Work order 1:
According to the forum thread, for how many years has GranJill been suffering in a very similar manner?
Work order 2:
In the forum thread, rewrite the paragraph beginning "I have been suffering in a very similar manner" as a short bulleted list that keeps its main facts.

Text block:
Smileless2012 Mon 30-Dec-24 14:27:37

Only someone faced with making the decision you have could understand how much courage you needed to do so GranJill.

Using children in these situations is the epitome of cruelty not just to you but the children too. How can any parent claiming to love their children use them as bait to further their cruel games?

I hope that for you and fritherdog 2025 brings you some much needed peace flowers.

GranJill Mon 30-Dec-24 13:55:02

I have been suffering in a very similar manner for 18 years. The Grandchildren are used as a bait. This Christmas a lot has happened and my daughter and SiL saw first hand how cruel my DiL and son have been to me. I have now made the difficult decision to concentrate on my daughter, who unfortunately has no children. I look after my husband with Alzheimer's , and can no longer spend my life walking on egg shells to try and keep contact with the children.

Norah Mon 30-Dec-24 13:38:29

Cossy

“Pulling her up”? She’s not one of your rude children!

She’s an adult and only an “in law”

Be the bigger person and just ignore it, an attempt to address it could badly backfire and affect your relationship with your son.

There’s really no reason why your DiL should be friends with your daughter, I’m not friends with my SiL, though I did try in the early years.

Agreed.

You didn't raise her, she hasn't the same family history as your children. She is certainly not required to like anyone just because they're her husband's sil, bil or mum.

Your son? Does he make plans with you? Blaming one's own children is always harder than placing blame on the newcomer - perhaps look at your son? Concentrate on your relationships with your children.

fritherdog Mon 30-Dec-24 13:37:03

I have one as well. My sympathies are with you. We can’t even see our grandchildren.

Data extracted from a collection:

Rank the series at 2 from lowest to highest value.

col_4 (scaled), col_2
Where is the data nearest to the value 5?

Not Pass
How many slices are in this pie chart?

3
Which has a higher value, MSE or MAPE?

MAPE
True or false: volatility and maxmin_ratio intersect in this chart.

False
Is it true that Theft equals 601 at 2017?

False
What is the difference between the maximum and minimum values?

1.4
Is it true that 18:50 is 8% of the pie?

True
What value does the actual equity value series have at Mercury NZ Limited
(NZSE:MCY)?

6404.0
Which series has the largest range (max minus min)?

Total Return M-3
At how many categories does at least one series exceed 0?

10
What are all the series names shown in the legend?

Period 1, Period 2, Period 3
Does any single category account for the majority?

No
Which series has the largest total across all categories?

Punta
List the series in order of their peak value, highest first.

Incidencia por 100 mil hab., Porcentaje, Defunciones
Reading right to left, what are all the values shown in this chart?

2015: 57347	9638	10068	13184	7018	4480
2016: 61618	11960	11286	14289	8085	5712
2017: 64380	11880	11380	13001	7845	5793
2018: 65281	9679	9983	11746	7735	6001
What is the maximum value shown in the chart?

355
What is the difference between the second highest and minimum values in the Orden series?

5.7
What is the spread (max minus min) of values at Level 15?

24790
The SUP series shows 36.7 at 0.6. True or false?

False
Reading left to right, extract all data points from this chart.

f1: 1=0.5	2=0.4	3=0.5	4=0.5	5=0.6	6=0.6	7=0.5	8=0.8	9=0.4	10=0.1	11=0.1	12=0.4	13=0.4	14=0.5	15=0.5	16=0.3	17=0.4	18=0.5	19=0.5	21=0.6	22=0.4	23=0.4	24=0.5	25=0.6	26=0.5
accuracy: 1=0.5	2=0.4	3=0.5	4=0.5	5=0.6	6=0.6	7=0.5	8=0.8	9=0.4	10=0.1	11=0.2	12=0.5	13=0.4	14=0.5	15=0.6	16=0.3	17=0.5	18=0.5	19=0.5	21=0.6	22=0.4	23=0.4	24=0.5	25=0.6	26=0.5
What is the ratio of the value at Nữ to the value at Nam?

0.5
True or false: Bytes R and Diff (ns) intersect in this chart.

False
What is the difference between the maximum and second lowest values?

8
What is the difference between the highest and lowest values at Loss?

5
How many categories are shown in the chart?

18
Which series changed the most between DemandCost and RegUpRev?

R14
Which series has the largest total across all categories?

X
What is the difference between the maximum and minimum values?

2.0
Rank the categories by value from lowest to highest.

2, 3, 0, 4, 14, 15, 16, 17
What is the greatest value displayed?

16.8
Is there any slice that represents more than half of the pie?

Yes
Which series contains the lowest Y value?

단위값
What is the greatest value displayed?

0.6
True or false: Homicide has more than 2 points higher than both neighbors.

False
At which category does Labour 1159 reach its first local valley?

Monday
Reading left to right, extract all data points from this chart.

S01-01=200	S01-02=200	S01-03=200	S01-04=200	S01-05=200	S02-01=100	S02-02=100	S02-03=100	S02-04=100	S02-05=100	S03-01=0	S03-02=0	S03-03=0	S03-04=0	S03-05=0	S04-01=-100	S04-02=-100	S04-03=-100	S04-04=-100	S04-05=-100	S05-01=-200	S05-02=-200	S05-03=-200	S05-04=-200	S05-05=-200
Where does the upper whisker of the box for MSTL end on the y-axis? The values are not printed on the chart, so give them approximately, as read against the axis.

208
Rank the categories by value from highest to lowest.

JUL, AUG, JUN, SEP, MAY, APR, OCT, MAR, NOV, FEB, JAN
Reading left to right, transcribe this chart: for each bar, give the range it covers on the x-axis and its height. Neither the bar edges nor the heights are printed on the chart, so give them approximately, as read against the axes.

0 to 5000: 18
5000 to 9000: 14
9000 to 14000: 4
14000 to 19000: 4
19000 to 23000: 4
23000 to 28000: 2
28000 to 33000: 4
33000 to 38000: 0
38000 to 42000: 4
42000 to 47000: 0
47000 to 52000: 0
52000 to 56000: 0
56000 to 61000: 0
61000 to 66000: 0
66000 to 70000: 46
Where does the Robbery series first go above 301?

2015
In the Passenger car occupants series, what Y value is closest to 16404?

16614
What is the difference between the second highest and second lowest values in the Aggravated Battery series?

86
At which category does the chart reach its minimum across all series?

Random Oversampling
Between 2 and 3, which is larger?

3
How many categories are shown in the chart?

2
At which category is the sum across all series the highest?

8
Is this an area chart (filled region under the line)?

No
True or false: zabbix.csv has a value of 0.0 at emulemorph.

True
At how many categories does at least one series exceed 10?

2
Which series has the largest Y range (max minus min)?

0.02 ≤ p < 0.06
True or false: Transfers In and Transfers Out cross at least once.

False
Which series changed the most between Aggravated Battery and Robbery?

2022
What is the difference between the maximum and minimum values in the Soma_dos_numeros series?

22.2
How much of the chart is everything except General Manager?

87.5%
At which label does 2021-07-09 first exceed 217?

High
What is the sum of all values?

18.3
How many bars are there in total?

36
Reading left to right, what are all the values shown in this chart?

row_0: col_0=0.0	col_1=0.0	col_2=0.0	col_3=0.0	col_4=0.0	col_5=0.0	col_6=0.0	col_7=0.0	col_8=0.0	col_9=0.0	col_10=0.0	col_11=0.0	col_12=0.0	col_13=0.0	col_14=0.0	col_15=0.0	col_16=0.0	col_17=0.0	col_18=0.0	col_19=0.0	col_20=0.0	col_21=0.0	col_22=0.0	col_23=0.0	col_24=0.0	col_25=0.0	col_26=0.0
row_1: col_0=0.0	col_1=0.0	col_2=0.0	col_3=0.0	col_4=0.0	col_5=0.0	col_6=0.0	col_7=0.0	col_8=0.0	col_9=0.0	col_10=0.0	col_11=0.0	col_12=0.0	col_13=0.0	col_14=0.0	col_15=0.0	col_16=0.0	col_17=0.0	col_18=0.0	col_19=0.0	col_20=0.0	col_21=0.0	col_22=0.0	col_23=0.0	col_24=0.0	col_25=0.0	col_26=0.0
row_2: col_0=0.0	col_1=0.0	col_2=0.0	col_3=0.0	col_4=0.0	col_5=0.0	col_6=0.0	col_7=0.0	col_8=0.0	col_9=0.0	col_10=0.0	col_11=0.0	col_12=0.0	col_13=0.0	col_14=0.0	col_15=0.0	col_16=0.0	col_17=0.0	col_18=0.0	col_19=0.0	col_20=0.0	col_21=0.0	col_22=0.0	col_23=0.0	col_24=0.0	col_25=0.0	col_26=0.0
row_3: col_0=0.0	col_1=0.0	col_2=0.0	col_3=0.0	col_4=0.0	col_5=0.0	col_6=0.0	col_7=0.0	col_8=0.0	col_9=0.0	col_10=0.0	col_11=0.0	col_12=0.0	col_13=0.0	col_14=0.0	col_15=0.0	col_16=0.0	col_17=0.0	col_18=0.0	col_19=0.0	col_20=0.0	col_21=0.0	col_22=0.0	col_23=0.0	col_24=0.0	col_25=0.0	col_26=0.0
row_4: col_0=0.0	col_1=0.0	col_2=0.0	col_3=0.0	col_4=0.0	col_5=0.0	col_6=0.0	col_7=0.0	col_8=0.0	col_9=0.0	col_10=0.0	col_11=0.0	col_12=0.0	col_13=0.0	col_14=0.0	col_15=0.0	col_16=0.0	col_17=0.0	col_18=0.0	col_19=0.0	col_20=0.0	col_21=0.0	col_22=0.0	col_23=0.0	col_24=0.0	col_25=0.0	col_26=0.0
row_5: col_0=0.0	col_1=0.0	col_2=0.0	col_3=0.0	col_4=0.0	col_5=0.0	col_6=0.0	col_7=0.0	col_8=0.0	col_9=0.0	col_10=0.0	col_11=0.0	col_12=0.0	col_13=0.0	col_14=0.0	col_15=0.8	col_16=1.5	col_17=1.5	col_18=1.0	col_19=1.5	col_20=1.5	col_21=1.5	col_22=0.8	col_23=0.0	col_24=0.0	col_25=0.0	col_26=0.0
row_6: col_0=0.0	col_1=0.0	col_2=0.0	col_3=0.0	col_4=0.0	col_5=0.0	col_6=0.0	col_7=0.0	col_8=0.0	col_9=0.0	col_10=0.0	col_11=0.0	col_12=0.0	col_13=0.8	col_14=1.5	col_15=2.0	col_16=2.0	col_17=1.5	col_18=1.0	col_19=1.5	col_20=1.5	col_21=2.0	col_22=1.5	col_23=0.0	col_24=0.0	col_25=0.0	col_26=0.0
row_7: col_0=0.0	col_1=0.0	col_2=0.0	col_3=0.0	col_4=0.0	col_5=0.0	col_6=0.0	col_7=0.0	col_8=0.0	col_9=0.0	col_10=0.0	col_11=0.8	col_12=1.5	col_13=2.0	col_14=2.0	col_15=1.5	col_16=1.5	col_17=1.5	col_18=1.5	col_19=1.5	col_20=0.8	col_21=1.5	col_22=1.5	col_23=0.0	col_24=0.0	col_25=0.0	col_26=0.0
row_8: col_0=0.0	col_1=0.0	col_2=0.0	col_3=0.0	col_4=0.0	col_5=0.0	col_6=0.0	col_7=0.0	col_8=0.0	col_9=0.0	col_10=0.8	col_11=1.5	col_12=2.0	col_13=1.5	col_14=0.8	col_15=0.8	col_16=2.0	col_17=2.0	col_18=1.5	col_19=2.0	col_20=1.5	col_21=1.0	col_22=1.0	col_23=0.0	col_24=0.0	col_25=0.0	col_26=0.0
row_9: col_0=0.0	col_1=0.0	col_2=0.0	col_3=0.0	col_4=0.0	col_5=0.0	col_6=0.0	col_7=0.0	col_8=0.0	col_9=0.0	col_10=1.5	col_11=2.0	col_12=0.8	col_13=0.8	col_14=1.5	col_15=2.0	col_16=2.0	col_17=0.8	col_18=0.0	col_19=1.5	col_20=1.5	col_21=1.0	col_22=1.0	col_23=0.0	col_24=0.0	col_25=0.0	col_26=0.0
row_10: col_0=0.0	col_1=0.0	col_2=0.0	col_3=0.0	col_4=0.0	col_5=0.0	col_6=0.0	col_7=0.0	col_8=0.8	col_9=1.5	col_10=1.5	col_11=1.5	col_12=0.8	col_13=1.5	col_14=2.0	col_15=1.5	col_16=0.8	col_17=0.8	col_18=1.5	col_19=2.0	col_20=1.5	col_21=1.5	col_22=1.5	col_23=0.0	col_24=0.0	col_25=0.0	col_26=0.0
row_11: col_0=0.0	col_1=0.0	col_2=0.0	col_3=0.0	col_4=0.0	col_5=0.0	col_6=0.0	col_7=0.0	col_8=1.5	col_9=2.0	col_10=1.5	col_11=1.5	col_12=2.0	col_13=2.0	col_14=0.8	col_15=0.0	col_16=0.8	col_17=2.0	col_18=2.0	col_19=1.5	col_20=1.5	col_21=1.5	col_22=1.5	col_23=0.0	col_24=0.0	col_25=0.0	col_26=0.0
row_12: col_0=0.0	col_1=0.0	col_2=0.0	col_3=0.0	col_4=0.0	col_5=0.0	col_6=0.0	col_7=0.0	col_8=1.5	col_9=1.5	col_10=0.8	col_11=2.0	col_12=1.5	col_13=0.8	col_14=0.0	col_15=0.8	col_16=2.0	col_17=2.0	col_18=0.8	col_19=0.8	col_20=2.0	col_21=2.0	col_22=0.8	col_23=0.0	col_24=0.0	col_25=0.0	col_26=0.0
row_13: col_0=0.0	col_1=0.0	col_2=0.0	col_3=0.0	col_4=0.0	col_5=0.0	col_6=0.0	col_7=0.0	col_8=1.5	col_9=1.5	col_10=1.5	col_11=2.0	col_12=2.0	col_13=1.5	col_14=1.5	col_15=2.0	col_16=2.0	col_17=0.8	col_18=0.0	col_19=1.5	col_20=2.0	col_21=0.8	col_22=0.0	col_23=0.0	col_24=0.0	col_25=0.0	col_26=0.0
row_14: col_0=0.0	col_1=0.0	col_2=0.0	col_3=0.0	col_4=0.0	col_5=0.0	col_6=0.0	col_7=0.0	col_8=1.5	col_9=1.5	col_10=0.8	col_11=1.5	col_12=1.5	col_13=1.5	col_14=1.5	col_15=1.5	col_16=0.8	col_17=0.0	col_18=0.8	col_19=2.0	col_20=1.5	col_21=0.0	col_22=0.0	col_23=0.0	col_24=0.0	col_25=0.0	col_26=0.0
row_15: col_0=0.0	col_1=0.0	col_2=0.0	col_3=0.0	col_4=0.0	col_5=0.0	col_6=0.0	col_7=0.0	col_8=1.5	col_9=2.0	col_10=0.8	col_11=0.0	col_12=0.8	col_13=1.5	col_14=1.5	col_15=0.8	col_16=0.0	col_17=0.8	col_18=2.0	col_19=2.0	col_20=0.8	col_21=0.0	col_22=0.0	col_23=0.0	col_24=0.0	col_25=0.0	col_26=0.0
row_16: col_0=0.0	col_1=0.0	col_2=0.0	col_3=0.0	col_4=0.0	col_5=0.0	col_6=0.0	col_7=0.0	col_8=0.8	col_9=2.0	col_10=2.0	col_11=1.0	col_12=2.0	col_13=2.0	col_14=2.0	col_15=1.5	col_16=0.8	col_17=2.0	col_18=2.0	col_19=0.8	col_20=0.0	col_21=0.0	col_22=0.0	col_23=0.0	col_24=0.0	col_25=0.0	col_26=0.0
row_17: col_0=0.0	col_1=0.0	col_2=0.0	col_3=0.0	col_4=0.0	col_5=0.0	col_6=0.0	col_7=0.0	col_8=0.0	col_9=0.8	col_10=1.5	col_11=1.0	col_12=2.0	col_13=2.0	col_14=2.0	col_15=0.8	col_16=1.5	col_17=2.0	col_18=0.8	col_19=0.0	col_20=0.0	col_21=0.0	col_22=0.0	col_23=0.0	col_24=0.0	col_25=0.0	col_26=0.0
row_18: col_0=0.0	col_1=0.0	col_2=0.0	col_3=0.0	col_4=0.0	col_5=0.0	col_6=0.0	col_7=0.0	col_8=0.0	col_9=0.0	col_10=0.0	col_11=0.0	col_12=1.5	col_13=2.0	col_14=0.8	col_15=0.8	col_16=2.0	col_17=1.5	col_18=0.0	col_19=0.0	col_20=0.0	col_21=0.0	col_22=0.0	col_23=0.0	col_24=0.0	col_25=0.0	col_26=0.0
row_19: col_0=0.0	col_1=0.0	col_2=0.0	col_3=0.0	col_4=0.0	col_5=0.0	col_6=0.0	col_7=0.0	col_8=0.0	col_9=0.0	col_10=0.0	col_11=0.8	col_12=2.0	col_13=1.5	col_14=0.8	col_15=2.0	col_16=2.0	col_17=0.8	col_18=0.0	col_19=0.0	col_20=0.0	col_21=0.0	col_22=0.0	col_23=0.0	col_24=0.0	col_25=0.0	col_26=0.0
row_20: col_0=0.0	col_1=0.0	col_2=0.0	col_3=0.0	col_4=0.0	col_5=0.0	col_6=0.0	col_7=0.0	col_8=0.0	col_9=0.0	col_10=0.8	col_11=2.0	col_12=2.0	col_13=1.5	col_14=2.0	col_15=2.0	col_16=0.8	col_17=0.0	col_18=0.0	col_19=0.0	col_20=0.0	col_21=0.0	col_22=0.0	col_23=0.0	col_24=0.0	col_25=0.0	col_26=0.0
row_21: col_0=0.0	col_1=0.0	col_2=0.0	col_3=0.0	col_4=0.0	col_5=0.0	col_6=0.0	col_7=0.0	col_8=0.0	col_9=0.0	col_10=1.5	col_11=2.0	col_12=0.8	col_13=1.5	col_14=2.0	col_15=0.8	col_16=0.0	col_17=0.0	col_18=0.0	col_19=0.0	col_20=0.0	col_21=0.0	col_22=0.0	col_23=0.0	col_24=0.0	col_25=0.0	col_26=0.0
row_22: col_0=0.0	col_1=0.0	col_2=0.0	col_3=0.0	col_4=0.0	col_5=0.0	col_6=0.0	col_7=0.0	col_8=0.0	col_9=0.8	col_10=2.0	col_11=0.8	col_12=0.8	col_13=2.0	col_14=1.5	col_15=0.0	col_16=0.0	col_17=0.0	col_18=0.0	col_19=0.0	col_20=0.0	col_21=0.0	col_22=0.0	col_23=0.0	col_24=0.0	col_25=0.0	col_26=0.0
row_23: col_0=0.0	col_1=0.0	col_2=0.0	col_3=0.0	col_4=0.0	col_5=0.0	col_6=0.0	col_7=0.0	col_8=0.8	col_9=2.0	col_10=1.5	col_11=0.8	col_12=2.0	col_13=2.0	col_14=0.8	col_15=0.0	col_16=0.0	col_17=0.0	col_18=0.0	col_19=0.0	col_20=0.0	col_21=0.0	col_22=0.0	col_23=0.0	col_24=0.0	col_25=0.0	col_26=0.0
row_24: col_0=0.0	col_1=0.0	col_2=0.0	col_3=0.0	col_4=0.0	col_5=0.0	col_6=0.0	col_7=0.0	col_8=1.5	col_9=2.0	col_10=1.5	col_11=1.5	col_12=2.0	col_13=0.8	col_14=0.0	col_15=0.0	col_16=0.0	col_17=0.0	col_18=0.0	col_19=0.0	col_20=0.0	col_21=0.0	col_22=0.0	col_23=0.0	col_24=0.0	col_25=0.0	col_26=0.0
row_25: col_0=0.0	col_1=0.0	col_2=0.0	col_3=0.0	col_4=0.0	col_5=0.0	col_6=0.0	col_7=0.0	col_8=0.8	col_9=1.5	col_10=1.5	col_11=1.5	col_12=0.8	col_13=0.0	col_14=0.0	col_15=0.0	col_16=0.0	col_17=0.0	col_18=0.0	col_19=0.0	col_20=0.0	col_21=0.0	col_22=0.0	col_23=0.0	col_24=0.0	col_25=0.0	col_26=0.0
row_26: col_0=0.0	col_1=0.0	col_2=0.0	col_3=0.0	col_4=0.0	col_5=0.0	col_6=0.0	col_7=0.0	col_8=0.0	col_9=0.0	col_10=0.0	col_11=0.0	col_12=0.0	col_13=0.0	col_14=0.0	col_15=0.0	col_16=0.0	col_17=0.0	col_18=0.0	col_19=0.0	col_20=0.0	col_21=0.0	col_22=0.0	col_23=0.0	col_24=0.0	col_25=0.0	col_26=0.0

Response area 1:
18 years.

Response area 2:
- Has suffered in a very similar way for 18 years, with the grandchildren used as bait.
- A lot happened this Christmas, and the daughter and SiL saw firsthand how cruel the DiL and son have been.
- Has made the difficult decision to concentrate on the daughter, who has no children.
- Looks after a husband with Alzheimer's and can no longer walk on eggshells to keep contact with the children.